TEXT PASSAGE =>
+--

A limb halo CME that originated behind the limb. (a) Eruption seen as a EUV disturbance in SOHO/EIT difference image superposed on a LASCO/C2 image. (b) The CME appears in the LASCO/C2 FOV at 13:31 UT and is not a halo yet. (c) Shock can be seen above the east limb and all around the occulting disk (pointed by arrows) at 13:54 UT, which we call the halo time. The CME leading edge (LE) is at a heliocentric distance of 6.18 Rs (halo height). The LE sky-plane (V
Sky = 909 km/s) and space speeds (V Sp = 937 km/s) are similar (minimal projection effects). The newly added events in Table 3 are mostly backsided, so the associated flares are mostly of B and C class because of partial occultation. Nine cases in SC 24 and 2 in SC 23 did not have flare size because the flares are fully occulted. The real flare sizes are expected to be larger. The SEP association in the backsided events is poor because these events are poorly connected to an Earth observer. The entries in the SEP column in Table 3 are: Y=Yes, N = No, M = minor (<10 pfu); HiB = high background; NS = no GOES SEP, but STEREO detected it. The association of type II bursts in the backsided events is also poor, but better than SEP association: N = No, Nm = No IP type II but there is metric type II association; if yes, the frequency range is given; DG = data gap; NS = Wind did not detect a type II burst but STEREO detected it. Figure 9.

+--

RECORD SET =>
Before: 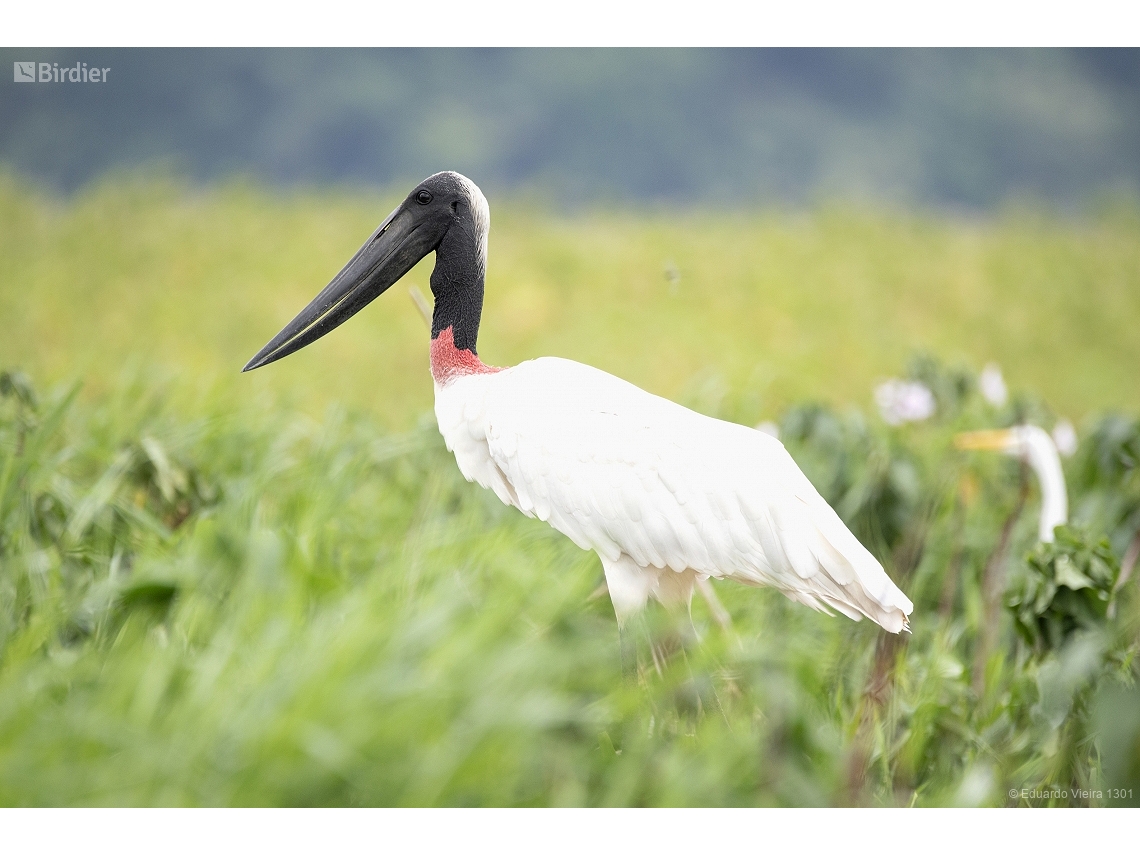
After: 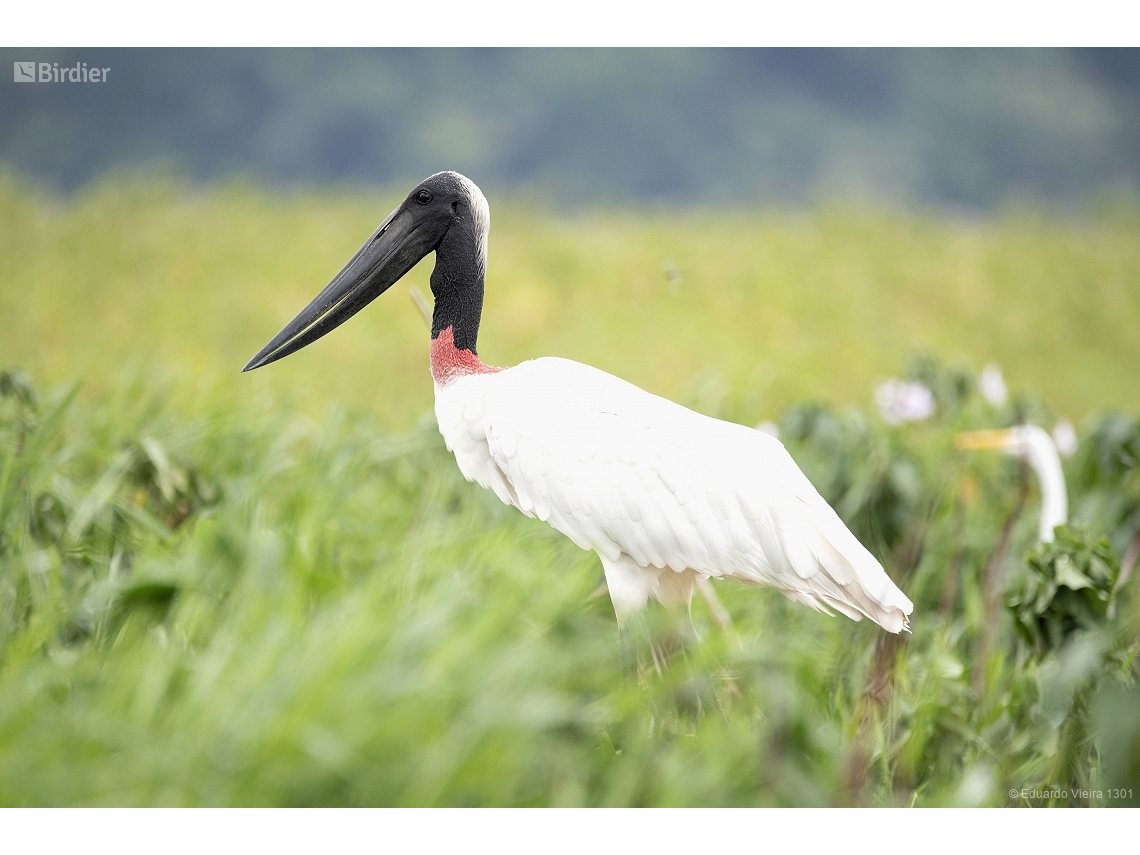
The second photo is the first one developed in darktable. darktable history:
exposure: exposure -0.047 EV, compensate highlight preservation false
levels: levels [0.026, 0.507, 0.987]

+--

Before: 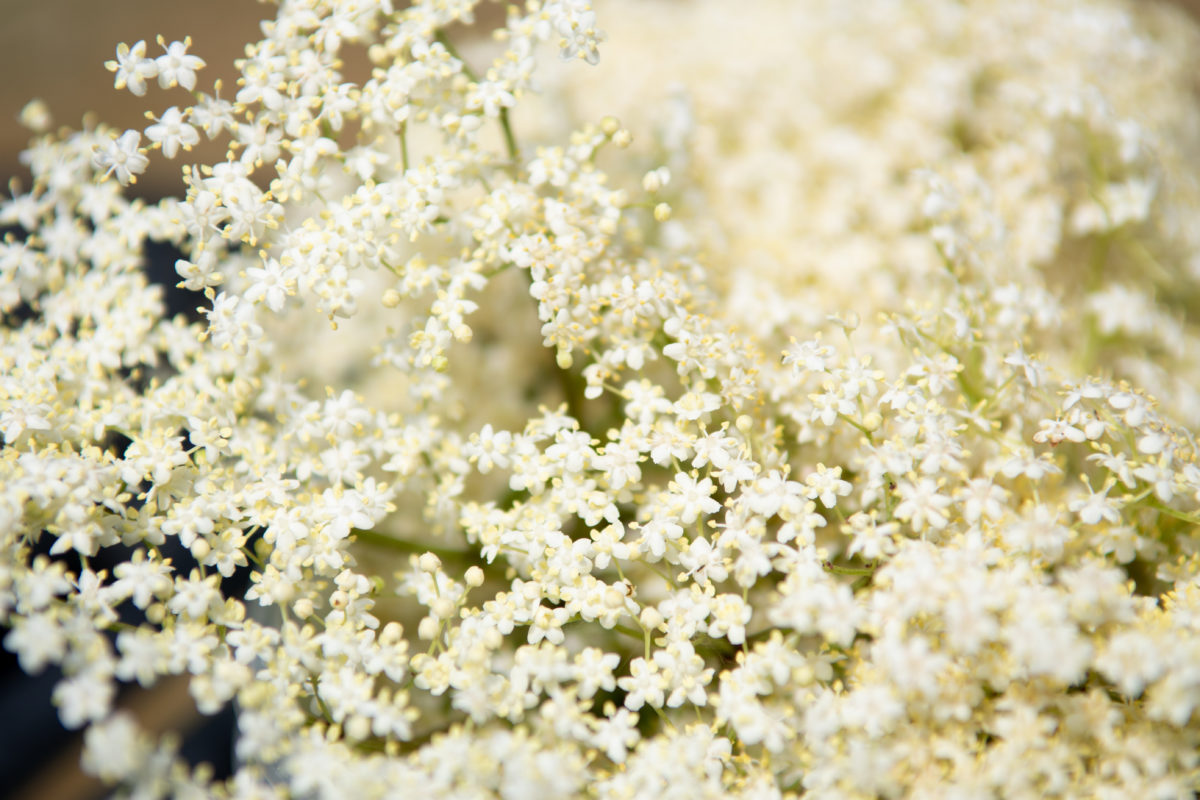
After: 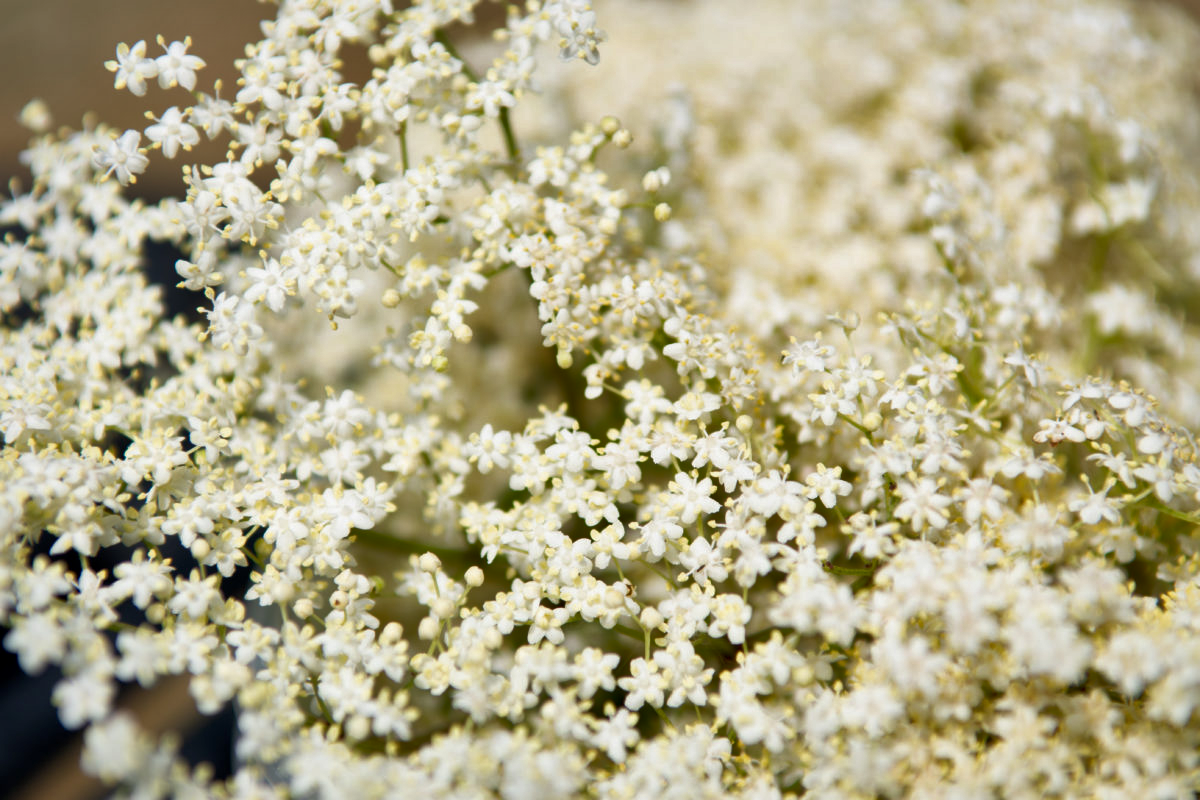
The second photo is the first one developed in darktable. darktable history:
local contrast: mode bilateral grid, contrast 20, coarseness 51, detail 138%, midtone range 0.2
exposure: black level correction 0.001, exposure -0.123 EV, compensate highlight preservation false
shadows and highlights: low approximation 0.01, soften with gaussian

+--

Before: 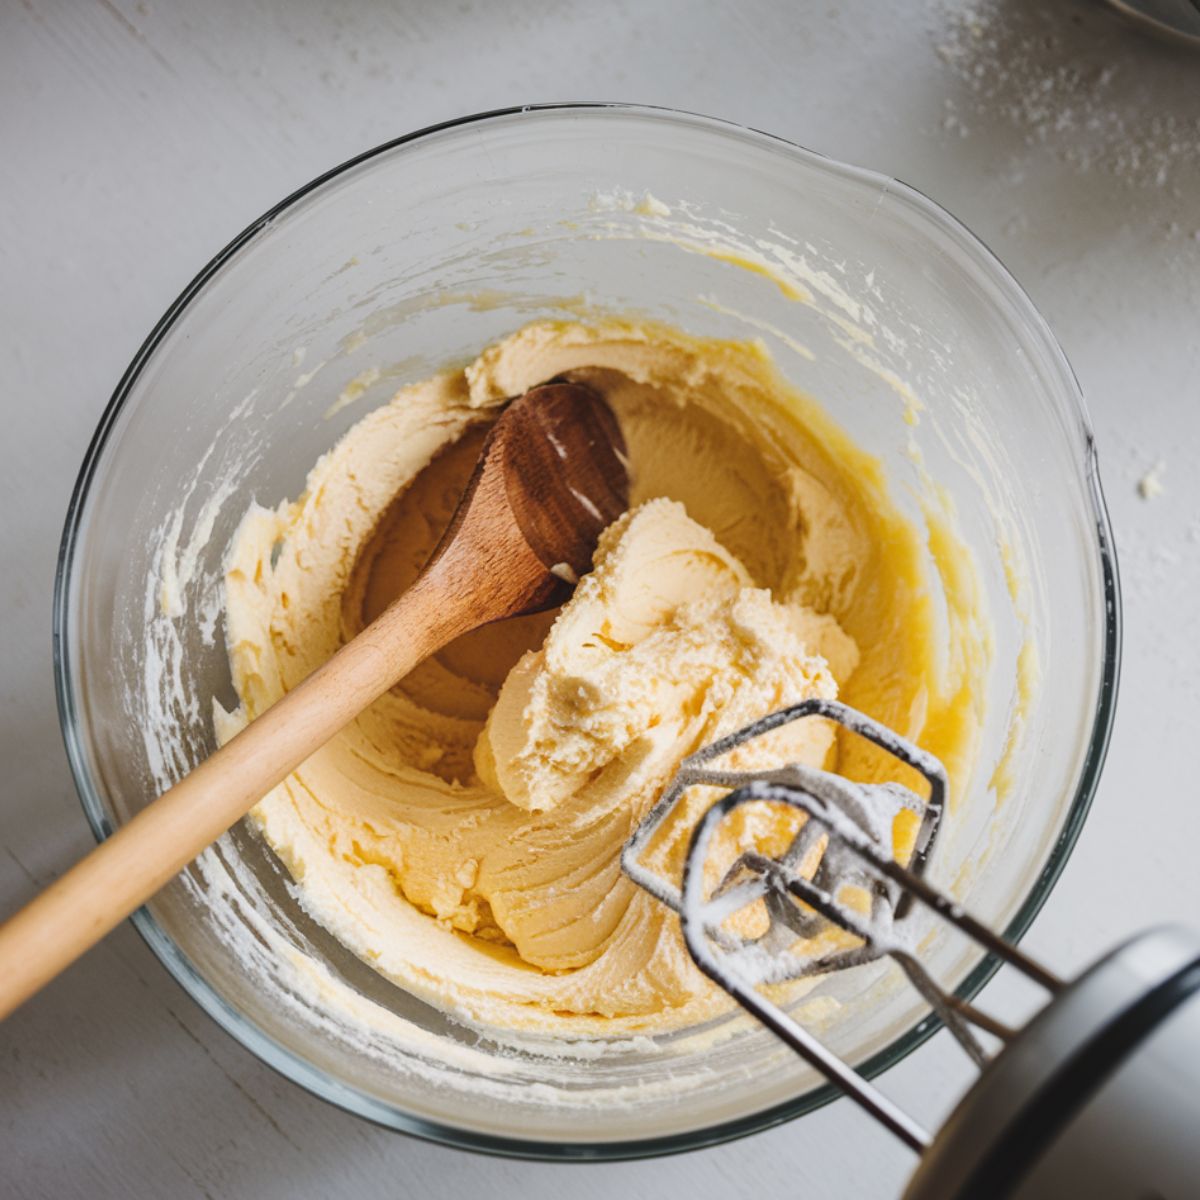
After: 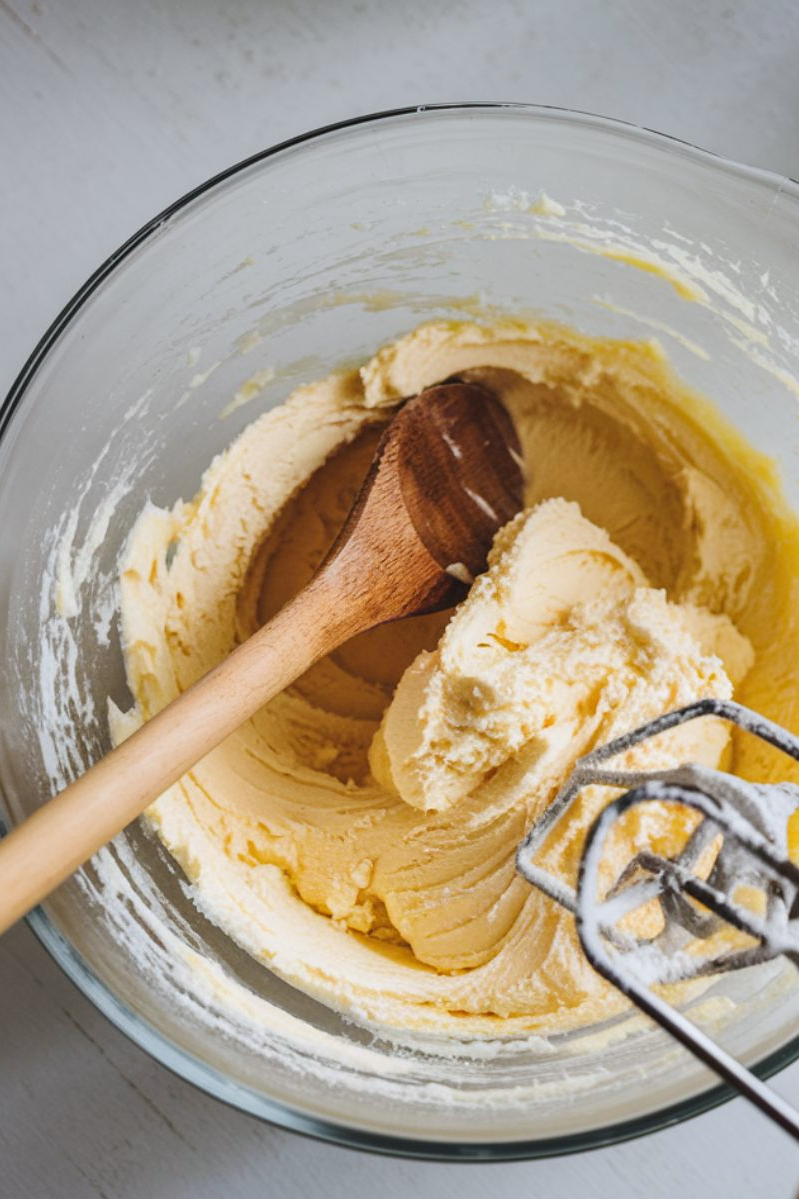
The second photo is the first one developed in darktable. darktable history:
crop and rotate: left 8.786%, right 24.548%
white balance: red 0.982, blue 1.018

+--

WHAT THE TASK REQUIRES => In the passage on the limb halo CME, at what heliocentric distance is the CME leading edge at the halo time?

RESPONSE TO THIS TASK => 6.18 Rs